Tendo nesta sede o tribunal arbitral considerado, após invocar o entendimento sufragado pelo TJUE na decisão proferida no processo C-169/20: «Pelo que se acompanha a conclusão da Requerida no sentido de que “na sua decisão o Tribunal de Justiça não entendeu que a percentagem de redução de imposto a aplicar às componentes cilindrada e ambiental teria de ser a mesma, mas sim que a componente ambiental deveria ser desvalorizada, como já foi mediante a alteração ao n.º 1 do art.º 11.º do CISV, na nova redação dada pelo art.º 391º da Lei nº 75B/2020, de 31 de dezembro”».

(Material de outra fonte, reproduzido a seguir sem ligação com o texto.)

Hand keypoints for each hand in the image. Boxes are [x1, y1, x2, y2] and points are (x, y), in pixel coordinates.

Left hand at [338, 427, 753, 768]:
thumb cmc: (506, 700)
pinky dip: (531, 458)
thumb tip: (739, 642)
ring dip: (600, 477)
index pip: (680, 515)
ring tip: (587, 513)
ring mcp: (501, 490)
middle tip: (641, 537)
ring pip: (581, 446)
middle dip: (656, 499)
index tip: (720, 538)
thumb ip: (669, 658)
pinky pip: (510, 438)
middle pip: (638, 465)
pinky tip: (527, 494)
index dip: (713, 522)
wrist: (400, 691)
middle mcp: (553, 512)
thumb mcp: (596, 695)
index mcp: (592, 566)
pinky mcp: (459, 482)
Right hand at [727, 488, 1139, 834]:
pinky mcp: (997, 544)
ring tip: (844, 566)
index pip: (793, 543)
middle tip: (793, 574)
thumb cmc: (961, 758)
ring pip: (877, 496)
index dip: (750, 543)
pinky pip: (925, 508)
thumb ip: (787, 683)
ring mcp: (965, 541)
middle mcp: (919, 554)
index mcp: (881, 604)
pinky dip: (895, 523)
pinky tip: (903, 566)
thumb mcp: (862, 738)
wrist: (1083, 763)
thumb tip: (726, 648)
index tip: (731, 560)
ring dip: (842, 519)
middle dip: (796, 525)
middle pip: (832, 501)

Como decorre do exposto, ambos os arestos se debruçaram sobre a aplicação do nº1 do artigo 11º do CISV, na redação introduzida pelo artigo 391.º, da Lei n.º 75-B/2020, de 31 de dezembro (na decisão arbitral recorrida também se apreciou a legalidade de atos à luz do disposto na mesma disposição legal na redação introduzida pela Lei n.º 42/2016, de 28 de dezembro, que aprovou a Lei do Orçamento de Estado para 2017, mas não é deste segmento que vem interposto o recurso), tendo os tribunais arbitrais perfilhado soluções divergentes.

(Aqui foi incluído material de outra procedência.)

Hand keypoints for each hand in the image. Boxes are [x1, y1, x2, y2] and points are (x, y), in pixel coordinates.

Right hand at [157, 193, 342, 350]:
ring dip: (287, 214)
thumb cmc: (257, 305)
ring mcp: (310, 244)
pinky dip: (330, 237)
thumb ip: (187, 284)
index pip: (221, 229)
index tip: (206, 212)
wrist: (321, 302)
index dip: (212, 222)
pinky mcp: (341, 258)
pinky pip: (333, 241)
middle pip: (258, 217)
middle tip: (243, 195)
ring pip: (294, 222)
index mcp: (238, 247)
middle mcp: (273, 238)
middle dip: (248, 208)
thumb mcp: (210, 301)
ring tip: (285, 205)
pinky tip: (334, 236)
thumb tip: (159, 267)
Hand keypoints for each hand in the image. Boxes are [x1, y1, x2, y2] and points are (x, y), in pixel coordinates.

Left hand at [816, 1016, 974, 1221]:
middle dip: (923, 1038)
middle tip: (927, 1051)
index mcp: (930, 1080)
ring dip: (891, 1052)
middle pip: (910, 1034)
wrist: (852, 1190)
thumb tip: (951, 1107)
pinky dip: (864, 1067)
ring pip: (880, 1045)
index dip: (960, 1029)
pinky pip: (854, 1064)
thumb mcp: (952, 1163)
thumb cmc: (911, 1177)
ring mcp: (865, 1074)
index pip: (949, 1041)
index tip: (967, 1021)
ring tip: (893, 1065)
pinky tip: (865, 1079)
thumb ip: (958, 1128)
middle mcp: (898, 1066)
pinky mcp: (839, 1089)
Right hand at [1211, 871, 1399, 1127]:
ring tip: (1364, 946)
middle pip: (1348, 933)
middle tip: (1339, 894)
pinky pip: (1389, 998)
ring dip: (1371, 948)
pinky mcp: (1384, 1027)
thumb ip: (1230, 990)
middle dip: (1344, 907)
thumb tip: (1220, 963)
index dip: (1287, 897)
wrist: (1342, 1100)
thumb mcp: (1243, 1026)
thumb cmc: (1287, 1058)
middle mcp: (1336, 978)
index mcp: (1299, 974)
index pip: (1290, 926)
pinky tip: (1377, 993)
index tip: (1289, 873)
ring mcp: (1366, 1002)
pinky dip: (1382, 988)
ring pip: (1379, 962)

Não havendo, por enquanto, jurisprudência deste STA sobre a questão tendo por base a aplicação do nº1 do artigo 11º do CISV, na redação introduzida pelo artigo 391.º, da Lei n.º 75-B/2020, de 31 de dezembro, haverá, pois que conhecer do mérito do recurso.

7.2 Do mérito do recurso
Sucede, porém, que por Acórdão deste STA do passado dia 22 de novembro, no processo do Pleno Tributário n.º 25/23.8BALSB, em que se colocava questão idêntica à dos presentes autos, foi determinado o reenvio prejudicial para o TJUE para apreciação da seguinte questão: o artigo 110º do TFUE e os comandos ínsitos no acórdão do TJUE n.º C-169/20, são afrontados pela alteração legislativa de 2020 do artigo 11º do CISV, que estabeleceu as regras de desvalorização da componente ambiental, mas em que a desvalorização da componente ambiental obedece a critérios distintos da desvalorização da componente da cilindrada, o que implica taxas de desvalorização distintas e, nessa medida, poderá acarretar um efeito discriminatório sobre os veículos usados importados de outros países da União?

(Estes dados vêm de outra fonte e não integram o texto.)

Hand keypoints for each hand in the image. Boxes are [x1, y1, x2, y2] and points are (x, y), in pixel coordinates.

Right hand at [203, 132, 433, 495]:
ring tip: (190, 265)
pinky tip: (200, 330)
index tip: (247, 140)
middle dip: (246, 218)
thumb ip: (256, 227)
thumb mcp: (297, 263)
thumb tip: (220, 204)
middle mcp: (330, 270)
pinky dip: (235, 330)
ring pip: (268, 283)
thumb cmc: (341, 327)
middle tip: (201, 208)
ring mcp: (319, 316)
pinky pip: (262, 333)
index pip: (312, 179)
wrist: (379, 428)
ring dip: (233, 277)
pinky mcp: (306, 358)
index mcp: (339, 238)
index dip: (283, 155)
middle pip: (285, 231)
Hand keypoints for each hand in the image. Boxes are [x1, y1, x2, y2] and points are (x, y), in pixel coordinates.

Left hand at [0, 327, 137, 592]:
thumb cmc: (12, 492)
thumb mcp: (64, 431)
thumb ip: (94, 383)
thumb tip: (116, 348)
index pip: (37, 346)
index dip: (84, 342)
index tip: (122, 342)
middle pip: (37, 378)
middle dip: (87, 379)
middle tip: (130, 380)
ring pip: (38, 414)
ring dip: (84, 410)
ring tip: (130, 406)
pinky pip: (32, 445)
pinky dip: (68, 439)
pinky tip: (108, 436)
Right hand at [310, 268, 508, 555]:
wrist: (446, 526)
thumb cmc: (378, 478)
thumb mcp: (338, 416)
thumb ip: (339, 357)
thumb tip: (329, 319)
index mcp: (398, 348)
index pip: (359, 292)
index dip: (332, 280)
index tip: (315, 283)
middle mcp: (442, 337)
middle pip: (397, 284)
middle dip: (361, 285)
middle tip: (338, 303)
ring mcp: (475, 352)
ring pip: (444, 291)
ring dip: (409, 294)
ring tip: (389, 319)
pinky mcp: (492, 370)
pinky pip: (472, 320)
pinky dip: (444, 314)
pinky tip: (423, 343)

Estando a questão pendente de apreciação no TJUE, impõe-se suspender os presentes autos de recurso até à emissão de pronúncia por aquele Tribunal, dando-se conhecimento a este processo do Acórdão que venha a ser emitido pelo TJUE, quando o for.
- Decisão -
Nestes termos, acordam em conferência os Juízes do Pleno da Secção de Contencioso Tributário deste Supremo Tribunal em:
A) julgar verificada a oposição de julgados;
B) Quanto ao mérito do recurso, suspender os presentes autos até que seja proferida decisão pelo TJUE no reenvio prejudicial a que se procedeu no processo n.º 25/23.8BALSB, devendo o Acórdão que vier a ser proferido pelo TJUE ser junto a este processo.

Custas a final.
Notifique.
Lisboa, 24 de janeiro de 2024. - Isabel Cristina Mota Marques da Silva (Relatora) - Jorge Miguel Barroso de Aragão Seia - Francisco António Pedrosa de Areal Rothes - José Gomes Correia - Joaquim Manuel Charneca Condesso - Nuno Filipe Morgado Teixeira Bastos - Aníbal Augusto Ruivo Ferraz - Gustavo André Simões Lopes Courinha - Paula Fernanda Cadilhe Ribeiro - Pedro Nuno Pinto Vergueiro - Anabela Ferreira Alves e Russo - Fernanda de Fátima Esteves.